| What the task asks |
Could you give the material again, starting at its first line and stopping after the line that contains "7: (73, 18)", with "zero-indexed" swapped for "0-indexed" and everything else kept the same? Leave the pictures out of your answer.

********************

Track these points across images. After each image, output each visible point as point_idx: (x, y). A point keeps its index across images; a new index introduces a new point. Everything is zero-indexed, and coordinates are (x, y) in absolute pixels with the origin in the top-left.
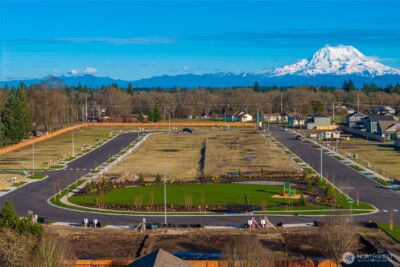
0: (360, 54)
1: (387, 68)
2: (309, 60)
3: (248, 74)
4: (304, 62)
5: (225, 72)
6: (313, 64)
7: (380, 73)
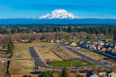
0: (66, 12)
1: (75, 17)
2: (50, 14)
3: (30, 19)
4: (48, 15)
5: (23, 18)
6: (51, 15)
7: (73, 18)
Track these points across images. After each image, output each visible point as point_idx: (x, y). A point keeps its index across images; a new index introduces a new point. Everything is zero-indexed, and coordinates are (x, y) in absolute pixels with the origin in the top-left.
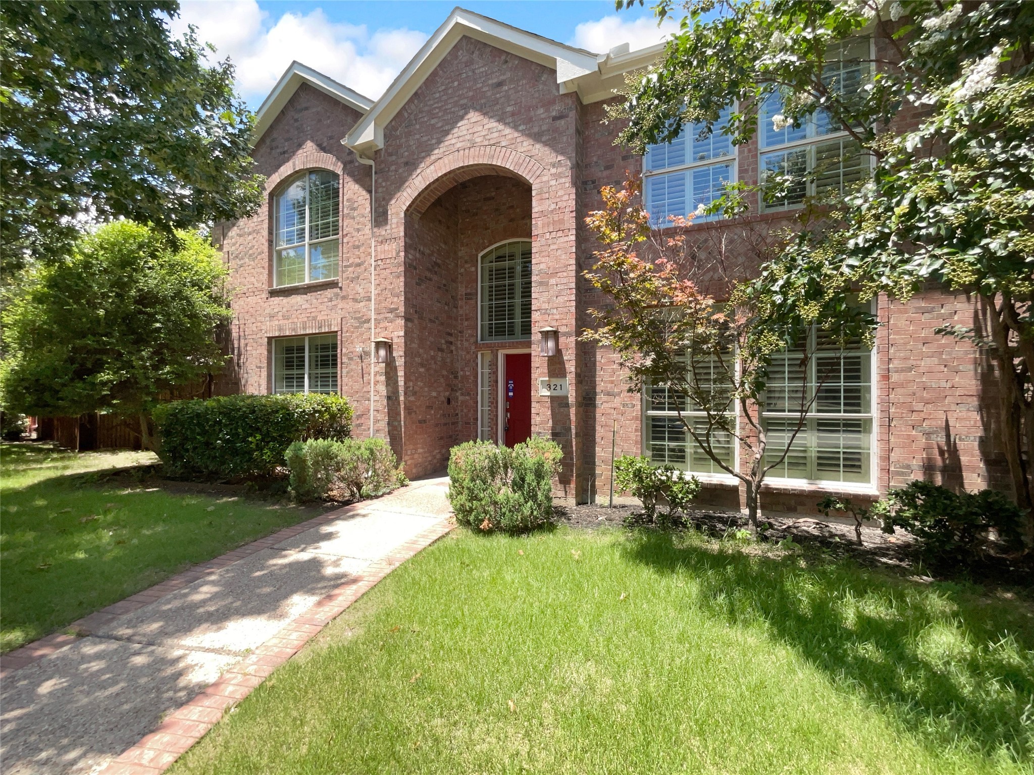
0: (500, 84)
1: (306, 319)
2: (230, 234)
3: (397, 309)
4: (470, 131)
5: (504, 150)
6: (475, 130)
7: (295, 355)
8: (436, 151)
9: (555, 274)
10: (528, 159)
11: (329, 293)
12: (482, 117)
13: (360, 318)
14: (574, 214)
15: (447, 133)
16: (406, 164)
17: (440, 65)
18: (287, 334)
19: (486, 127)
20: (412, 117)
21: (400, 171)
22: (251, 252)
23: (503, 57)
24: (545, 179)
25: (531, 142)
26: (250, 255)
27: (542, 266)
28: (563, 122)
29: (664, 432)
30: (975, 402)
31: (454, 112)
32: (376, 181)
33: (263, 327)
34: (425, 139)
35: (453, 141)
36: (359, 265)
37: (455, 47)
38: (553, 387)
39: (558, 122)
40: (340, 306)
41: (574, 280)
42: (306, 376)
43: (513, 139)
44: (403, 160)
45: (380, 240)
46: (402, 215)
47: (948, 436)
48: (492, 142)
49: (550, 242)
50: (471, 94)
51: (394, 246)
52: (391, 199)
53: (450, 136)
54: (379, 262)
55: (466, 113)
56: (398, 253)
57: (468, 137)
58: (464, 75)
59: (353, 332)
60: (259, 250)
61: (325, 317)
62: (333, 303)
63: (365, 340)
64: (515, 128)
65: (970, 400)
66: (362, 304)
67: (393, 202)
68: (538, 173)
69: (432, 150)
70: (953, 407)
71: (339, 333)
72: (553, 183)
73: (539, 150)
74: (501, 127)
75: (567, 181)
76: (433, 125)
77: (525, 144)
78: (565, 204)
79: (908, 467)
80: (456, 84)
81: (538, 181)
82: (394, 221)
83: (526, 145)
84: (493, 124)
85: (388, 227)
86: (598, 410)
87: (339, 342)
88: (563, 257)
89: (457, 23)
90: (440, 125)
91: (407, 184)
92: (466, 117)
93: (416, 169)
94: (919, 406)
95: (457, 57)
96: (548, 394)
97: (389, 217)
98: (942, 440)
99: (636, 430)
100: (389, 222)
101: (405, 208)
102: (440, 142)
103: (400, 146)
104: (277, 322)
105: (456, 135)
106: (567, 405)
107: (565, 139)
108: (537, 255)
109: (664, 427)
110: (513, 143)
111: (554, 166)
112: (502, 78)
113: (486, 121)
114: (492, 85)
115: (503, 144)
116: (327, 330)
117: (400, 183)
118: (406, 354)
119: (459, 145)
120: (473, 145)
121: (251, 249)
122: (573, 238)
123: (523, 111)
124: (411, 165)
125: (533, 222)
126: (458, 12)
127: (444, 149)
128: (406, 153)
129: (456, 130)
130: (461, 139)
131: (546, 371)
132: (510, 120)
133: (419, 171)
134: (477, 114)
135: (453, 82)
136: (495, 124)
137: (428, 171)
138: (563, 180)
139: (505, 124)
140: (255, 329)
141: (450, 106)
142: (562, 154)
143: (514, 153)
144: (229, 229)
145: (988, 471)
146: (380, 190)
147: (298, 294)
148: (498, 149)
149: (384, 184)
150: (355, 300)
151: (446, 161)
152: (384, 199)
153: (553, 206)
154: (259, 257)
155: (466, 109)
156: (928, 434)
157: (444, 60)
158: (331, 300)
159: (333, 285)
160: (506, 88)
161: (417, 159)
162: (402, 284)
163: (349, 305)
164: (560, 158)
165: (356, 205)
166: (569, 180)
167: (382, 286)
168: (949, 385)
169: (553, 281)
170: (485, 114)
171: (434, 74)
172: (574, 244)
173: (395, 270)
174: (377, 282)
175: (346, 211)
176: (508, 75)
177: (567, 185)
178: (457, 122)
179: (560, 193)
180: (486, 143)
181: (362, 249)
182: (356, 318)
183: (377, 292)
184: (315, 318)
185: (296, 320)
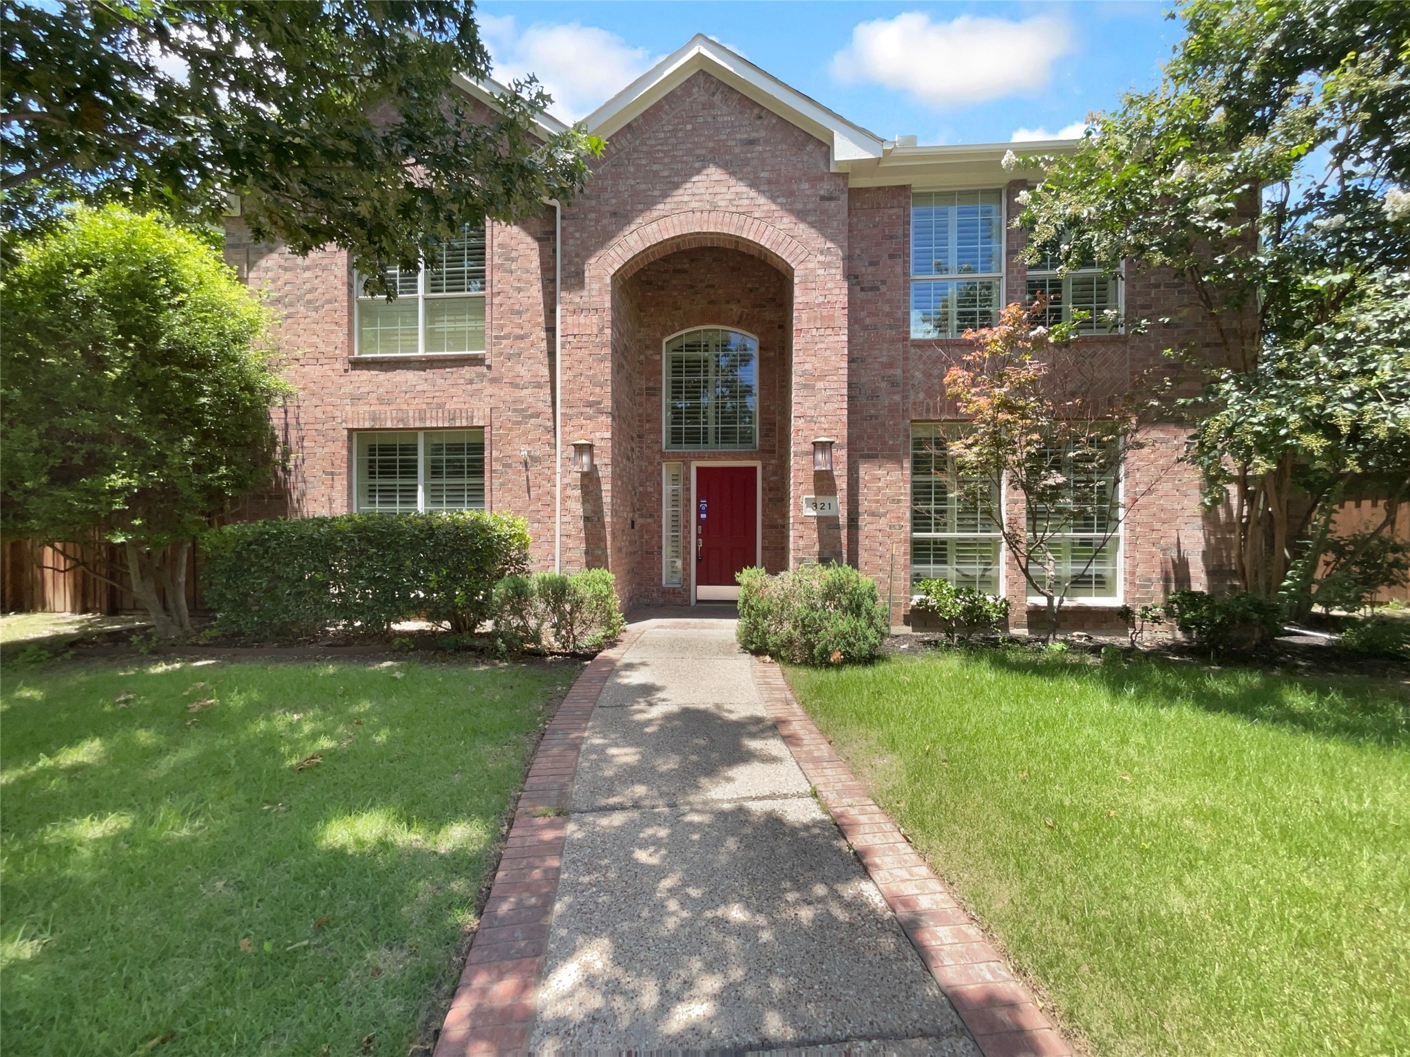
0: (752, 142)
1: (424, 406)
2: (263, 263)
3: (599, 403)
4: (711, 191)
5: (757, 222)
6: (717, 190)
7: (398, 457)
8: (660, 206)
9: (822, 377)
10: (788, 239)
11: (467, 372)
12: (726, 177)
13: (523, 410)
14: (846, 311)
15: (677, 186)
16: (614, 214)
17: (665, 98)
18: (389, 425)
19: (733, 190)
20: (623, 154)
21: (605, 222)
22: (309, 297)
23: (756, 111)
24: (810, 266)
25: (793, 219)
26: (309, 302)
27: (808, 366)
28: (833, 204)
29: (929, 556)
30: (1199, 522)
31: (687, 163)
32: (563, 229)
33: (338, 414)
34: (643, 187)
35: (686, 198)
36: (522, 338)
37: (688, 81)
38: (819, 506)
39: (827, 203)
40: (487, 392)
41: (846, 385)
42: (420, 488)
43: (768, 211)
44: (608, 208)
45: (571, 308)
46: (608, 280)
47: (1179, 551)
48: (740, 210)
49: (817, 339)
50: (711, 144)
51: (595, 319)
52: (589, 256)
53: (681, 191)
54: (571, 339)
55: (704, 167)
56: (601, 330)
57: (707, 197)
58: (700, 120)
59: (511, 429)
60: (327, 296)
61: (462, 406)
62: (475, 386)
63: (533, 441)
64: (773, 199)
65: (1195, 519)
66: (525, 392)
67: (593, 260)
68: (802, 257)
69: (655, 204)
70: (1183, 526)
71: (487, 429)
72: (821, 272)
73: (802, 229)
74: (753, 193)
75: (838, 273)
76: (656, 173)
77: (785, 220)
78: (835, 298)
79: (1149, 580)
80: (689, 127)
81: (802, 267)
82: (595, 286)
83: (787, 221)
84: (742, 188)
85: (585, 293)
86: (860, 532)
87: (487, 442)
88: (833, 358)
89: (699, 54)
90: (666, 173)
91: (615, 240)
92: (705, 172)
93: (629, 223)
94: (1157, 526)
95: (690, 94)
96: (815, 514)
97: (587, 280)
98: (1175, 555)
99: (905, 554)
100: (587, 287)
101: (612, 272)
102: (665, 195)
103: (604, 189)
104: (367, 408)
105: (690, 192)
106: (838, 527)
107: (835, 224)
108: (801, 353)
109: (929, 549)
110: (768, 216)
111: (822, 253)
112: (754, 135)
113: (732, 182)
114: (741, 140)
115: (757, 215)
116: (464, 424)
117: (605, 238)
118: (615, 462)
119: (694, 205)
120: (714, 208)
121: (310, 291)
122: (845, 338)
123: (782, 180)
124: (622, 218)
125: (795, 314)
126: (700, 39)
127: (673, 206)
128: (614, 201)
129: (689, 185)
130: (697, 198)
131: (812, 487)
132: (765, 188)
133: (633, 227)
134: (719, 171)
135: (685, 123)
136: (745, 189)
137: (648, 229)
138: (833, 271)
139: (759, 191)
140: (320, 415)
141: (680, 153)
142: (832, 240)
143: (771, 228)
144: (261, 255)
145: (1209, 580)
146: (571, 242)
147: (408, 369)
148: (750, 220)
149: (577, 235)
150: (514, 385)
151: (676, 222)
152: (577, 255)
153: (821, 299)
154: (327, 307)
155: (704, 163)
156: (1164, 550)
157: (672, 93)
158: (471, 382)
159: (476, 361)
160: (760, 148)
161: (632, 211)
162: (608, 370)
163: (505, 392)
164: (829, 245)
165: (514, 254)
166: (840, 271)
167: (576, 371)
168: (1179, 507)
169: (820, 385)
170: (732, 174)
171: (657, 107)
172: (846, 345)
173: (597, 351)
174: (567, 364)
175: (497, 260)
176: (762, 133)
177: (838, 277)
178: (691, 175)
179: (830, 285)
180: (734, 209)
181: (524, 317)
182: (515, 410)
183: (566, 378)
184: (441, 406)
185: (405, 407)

********************

| Solution to this task |
Track these points across images. After each image, output each visible point as point_idx: (x, y). A point keeps its index across images; a new index introduces a new point. Everything is 0-indexed, and coordinates are (x, y) in absolute pixels with the origin in the top-left.
0: (360, 54)
1: (387, 68)
2: (309, 60)
3: (248, 74)
4: (304, 62)
5: (225, 72)
6: (313, 64)
7: (380, 73)
0: (66, 12)
1: (75, 17)
2: (50, 14)
3: (30, 19)
4: (48, 15)
5: (23, 18)
6: (51, 15)
7: (73, 18)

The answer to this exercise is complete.